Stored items

------------------------------------------------------------

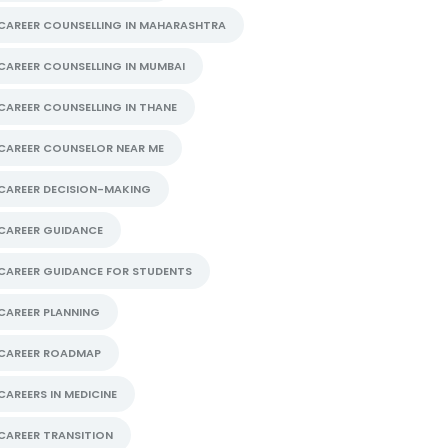
CAREER COUNSELLING IN MAHARASHTRA
CAREER COUNSELLING IN MUMBAI
CAREER COUNSELLING IN THANE
CAREER COUNSELOR NEAR ME
CAREER DECISION-MAKING
CAREER GUIDANCE
CAREER GUIDANCE FOR STUDENTS
CAREER PLANNING
CAREER ROADMAP
CAREERS IN MEDICINE
CAREER TRANSITION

------------------------------------------------------------

Rewrite the text of all the items above with every "CAREER GUIDANCE" changed to "CAREER ADVICE" and nothing else altered. Leave the pictures out of your answer.

CAREER COUNSELLING IN MAHARASHTRA
CAREER COUNSELLING IN MUMBAI
CAREER COUNSELLING IN THANE
CAREER COUNSELOR NEAR ME
CAREER DECISION-MAKING
CAREER ADVICE
CAREER ADVICE FOR STUDENTS
CAREER PLANNING
CAREER ROADMAP
CAREERS IN MEDICINE
CAREER TRANSITION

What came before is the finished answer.